__Exercises to complete__:
1 > According to the web caching excerpt, why should an ISP place a device that caches content locally?
2 > Set down everything in the web caching excerpt from "graphics/08fig02.gif" down to "providing this service.", word for word.

__Extract__:
▽
We covered SSL redirection in the previous chapter and will be discussing firewall load balancing in the next , so this chapter will focus on one of the most common uses for application redirectionWCR.

WCR is one of the most deployed services in the Internet today. As the Internet has grown and content has become available, ISPs have seen the bandwidth and usage of their infrastructure increase. Imagine an ISP with 300,000 subscribers, and 10,000 are online simultaneously . What if 10 percent of those on line all wanted to look at the same Web page? Without the content being local, every user would have to be routed to the content source. This is a huge duplication of data, a massive drain on resources, and excessive use and waste of bandwidth. So, why not provide a device that stores or caches this content locally? Caching is not a new concept and has been used in PC network devices for many years . It was only in the late 1990s with the growth of the Internet that caching appliances came to the forefront. Sure, we have early software-based caches that were used, but as access speeds increased, the need for dedicated caching appliances has become an important part of internetworking design. Every major ISP in business today will have some form of caching in place to minimize bandwidth usage and increase user performance as can be seen in Figure 8-2.

Figure 8-2. Cached content can be served quickly, while uncached content needs to traverse the network back to the origin server.

graphics/08fig02.gif

Before we rush off and discuss WCR, let's take a step back and spend some time understanding how caching works and the different methods involved in providing this service.
△
__Data listing__:
▽
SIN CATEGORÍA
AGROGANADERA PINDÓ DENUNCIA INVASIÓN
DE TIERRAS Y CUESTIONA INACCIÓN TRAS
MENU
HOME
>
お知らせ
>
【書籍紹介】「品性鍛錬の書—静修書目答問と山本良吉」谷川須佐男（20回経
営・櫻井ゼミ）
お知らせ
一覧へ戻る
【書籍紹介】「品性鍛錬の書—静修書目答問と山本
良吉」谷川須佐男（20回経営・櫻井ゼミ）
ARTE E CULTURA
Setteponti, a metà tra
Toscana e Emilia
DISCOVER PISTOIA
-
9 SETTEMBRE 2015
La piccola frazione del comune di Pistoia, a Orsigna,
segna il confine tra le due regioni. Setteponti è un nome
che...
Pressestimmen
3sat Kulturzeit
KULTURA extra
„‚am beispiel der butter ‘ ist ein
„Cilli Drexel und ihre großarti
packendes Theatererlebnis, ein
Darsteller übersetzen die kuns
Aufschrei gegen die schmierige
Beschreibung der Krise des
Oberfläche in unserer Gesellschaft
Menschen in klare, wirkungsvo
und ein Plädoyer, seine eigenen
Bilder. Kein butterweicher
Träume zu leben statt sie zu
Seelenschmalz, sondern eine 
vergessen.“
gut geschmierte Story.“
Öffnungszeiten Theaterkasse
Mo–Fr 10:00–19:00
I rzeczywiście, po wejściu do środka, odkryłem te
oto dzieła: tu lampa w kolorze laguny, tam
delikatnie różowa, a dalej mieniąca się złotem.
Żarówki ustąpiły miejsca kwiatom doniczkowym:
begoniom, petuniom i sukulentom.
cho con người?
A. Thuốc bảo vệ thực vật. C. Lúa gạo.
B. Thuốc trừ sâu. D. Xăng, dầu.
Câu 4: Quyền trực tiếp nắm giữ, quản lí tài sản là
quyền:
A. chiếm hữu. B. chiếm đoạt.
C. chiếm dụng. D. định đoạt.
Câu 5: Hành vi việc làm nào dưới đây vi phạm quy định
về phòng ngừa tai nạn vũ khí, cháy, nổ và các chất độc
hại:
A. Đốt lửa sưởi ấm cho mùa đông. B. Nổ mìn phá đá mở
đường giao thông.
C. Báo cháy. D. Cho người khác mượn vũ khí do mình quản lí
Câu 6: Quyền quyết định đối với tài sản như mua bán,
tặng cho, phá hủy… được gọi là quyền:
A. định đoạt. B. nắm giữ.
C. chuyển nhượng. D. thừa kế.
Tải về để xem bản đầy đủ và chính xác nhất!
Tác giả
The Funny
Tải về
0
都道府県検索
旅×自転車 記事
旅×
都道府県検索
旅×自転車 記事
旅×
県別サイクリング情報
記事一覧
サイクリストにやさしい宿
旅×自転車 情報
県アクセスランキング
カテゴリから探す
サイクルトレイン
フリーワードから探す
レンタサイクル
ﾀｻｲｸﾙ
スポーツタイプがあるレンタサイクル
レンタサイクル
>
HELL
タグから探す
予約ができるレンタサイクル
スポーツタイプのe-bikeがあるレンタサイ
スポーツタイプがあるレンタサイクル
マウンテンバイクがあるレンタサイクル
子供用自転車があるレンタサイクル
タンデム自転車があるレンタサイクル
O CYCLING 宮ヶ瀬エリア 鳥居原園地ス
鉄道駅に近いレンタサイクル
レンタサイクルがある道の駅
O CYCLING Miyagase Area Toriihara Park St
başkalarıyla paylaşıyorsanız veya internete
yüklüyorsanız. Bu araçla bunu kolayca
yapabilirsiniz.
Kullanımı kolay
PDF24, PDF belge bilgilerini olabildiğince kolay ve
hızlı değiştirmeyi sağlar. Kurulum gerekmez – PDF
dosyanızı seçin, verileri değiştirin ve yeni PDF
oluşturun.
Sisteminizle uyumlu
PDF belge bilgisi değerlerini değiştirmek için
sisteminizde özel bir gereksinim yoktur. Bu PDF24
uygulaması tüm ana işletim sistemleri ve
△
__Solutions for each task__:
1 > Without local content, every user who wants the same Web page has to be routed to the content source. That causes a huge duplication of data, a massive drain on resources, and excessive use and waste of bandwidth. A local cache avoids this, which minimizes bandwidth usage and increases user performance.

2 >
graphics/08fig02.gif

Before we rush off and discuss WCR, let's take a step back and spend some time understanding how caching works and the different methods involved in providing this service.